Microsoft thinks of its algorithmic search as a "fact finder," a provider of relevant blue links that points you in the direction of answers. And according to Microsoft, it's doing a pretty bang-up job at fact finding. In a blind study, Microsoft found that 34 percent of consumers in Q1 2012 found Bing search to be the best, while 28 percent liked Google and 38 percent were a draw. In stark contrast, one year prior (Q1 2011), 27% liked Bing results the most, 36% liked Google, and 38% were a draw.
In order to highlight its improving search results, Microsoft recently got rid of the left rail, eliminated social results from the main search column, and will soon move all contextual results to the "Bing Knows" middle column. Search results are still front and center inside Bing, but Microsoft VP Derrick Connell said, "search engines are great for helping us navigate to a website, but aren't so good at giving us perspective." That's the reason Microsoft decided to add the Bing Knows contextual column and the Friends Know social column: one for contextual results (like maps and prices) and one for social results.
Social content does sneak its way inside search results in some cases, however. If friends like Nike on Facebook, a little thumbs up will appear next to Nike.com that displays who likes that page when you hover over it. It works just like the person icon that appears next to Google results if your Google+ friends have +1'd that link.

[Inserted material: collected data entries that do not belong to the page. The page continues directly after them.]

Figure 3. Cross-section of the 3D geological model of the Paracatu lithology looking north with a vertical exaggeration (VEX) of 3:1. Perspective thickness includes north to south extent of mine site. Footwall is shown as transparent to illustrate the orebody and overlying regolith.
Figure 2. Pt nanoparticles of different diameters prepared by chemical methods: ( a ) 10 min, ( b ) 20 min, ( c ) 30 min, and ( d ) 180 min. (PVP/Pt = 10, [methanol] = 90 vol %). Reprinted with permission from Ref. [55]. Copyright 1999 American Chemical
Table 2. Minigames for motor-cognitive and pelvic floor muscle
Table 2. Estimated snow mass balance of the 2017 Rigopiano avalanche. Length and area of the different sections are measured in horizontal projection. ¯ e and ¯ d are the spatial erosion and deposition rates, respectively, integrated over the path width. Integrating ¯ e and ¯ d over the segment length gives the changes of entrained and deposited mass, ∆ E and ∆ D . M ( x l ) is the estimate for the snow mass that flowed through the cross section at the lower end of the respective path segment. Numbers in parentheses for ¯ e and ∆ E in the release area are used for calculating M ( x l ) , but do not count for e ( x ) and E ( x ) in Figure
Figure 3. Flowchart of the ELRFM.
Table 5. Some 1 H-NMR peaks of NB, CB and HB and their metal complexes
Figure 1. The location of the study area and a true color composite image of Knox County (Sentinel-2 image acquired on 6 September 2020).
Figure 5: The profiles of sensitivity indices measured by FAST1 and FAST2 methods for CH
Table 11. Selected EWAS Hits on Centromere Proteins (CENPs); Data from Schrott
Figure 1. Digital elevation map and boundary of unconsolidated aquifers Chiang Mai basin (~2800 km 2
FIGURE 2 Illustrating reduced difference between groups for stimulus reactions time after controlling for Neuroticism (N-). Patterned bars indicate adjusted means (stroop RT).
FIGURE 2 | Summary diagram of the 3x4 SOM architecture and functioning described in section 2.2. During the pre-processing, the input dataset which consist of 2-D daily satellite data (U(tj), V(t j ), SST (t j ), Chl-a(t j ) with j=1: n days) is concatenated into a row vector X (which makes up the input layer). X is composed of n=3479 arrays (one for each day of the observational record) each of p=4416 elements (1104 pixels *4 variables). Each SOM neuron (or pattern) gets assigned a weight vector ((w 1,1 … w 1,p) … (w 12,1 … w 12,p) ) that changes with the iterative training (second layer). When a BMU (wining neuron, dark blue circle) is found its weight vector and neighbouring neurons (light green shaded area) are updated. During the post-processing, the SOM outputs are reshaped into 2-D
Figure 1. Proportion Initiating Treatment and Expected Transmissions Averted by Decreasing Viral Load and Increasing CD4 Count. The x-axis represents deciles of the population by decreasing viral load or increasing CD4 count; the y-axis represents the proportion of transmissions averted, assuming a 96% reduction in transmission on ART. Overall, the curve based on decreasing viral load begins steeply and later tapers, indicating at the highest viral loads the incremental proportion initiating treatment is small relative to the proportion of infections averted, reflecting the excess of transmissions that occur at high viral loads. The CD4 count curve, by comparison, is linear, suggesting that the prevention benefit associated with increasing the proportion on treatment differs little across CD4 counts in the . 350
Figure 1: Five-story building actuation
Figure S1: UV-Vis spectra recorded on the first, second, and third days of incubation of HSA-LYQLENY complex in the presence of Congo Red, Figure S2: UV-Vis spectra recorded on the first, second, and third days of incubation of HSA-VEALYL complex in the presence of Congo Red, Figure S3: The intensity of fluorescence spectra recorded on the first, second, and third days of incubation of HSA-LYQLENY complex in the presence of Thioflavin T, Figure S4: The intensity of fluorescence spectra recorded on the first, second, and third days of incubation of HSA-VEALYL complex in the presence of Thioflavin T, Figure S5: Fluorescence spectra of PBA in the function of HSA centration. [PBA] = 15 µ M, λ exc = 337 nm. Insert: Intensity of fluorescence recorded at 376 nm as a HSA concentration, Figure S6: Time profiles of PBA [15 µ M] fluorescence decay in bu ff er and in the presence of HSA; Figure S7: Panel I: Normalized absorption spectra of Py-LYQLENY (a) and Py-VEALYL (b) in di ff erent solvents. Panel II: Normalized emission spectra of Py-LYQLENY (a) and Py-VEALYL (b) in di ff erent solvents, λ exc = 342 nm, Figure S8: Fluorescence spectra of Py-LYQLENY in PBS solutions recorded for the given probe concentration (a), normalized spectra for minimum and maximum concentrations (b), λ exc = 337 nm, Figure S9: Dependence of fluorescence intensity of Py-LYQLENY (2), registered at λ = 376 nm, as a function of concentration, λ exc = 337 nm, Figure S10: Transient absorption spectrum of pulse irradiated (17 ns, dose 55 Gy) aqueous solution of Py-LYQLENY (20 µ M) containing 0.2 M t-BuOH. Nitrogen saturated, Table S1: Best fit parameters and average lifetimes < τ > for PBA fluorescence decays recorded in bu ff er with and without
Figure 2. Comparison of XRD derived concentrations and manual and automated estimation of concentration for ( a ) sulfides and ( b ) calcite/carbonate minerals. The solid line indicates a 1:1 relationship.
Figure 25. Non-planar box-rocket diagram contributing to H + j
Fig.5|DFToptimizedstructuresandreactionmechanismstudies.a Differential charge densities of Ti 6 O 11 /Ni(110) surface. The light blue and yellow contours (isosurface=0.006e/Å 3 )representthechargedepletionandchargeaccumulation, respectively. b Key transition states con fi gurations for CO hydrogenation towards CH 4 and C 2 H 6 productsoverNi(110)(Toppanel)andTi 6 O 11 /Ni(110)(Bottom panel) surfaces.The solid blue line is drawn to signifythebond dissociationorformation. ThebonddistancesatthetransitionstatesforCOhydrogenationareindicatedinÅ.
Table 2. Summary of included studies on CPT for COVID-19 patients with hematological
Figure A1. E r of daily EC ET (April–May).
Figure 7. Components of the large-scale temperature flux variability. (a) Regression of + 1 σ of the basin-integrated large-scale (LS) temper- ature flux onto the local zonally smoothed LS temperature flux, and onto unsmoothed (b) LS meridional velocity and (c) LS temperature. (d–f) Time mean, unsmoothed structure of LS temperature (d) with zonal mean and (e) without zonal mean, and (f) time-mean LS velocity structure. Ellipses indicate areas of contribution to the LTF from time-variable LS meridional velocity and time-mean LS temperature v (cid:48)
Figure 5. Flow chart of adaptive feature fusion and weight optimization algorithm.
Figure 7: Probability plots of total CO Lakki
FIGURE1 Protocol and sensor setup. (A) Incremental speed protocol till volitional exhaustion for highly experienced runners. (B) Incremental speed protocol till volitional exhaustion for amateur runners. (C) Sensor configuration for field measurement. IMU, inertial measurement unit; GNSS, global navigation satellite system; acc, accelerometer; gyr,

"Bing Knows," known colloquially as snapshot,surfaces a huge variety of data points and figures from review sites and shopping sites like Yelp, OpenTable, TripAdvisor, FanSnap, and even Car and Driver (for reviews and prices). It also returns maps (like you might find in Google), price comparisons, and even a hotel room rate widget that lets you pick when you want to travel. "We're interested in how we can tap into all these new web services that we don't have to own," Bing Director Stefan Weitz told us.